Personal information
- Born: April 18, 1993 (age 33) Houston, Texas
- Listed height: 6 ft 4 in (1.93 m)
- Listed weight: 178 lb (81 kg)

Career information
- High school: Waltrip (Houston, Texas)
- College: Incarnate Word (2011–2015)
- NBA draft: 2015: undrafted
- Playing career: 2015–present

Career history
- 2015–2016: Rio Grande Valley Vipers
- 2016–2017: Hapoel Kfar Saba
- 2017–2018: Ironi Nahariya
- 2018–2019: Ironi Kiryat Ata
- 2019–present: BC Rustavi

Career highlights
- First-team All-Southland (2015); Second-team All-Southland (2014); Southland All-Defensive Team (2014);
- Stats at Basketball Reference

= Denzel Livingston =

American basketball player (born 1993)

Denzel Livingston (born April 18, 1993) is an American professional basketball player who last played for BC Rustavi of the Georgian Superliga. He played college basketball for Incarnate Word before playing in the NBA G League and Israel.

==High school career==
Livingston played basketball at local Waltrip High School, leading them to three playoff appearances. He led the city of Houston and District 21-4A in scoring as a senior, earned first team All-District 21-4A honors and was the co-MVP.

==College career==
After graduating high school, Livingston joined Incarnate Word when the school was still part of NCAA Division II and the Lone Star Conference, helping the Cardinals to get more relevance, specially on his last two seasons, which were among the best in school history.

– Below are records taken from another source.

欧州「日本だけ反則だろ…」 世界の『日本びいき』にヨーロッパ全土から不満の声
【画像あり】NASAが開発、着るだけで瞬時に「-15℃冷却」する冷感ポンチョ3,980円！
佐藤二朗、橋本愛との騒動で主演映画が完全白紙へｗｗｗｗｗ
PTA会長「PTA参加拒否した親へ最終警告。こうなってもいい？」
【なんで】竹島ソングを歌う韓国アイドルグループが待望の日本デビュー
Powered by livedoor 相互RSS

As a junior, he averaged 20.3 points, 6.4 rebounds, 3.8 assists and 2.5 steals per game and he followed that with 21.5 points, 5.9 rebounds, 2.9 assists and 2.6 steals per game as a senior while finishing in the top 10 nationally in steals on both years and being in the top five in scoring as a senior.

In his junior year, Livingston earned second team all-Southland Conference and all-Southland Conference Defensive Team honors and as a senior he grabbed first team all-Southland Conference and first team NABC All-District 23 honors while being named to the Lou Henson Award Mid-Season Watch List.

==Professional career==
After going undrafted in the 2015 NBA draft, Livingston joined the Houston Rockets for the 2015 NBA Summer League. On September 3, 2015, he signed with the Rockets, only to be waived by the team on October 23 after appearing in four preseason games.

On November 2, he was acquired by the Rio Grande Valley Vipers of the NBA Development League as an affiliate player of the Rockets.

In August, 2016, Livingston signed with Hapoel Kfar Saba of the Israeli Liga Leumit. On October 10, he made his debut in a 92–86 win over Hapoel Haifa, recording 26 points, nine rebounds, one steal and one block in 39 minutes.

On June 28, 2017, Livingston signed a one-year deal with Ironi Nahariya of the Israeli Premier League. On November 6, 2017, Livingston recorded a double-double and season-high of 23 points and 13 rebounds, shooting 6-of-9 from the field, in a 73–92 blowout loss to Hapoel Gilboa Galil.

On August 1, 2018, Livingston signed with Ironi Kiryat Ata for the 2018–19 season. In 27 games played for Kiryat Ata, he averaged 14.4 points, 6.2 rebounds, 2.7 assists and 2.1 steals per game.

==Personal life==
Livingston is the son of Edward and Dorothy Livingston and is studying general business. He has three brothers; Jerel Wiley, Cory Hubert and Reggie Hubert.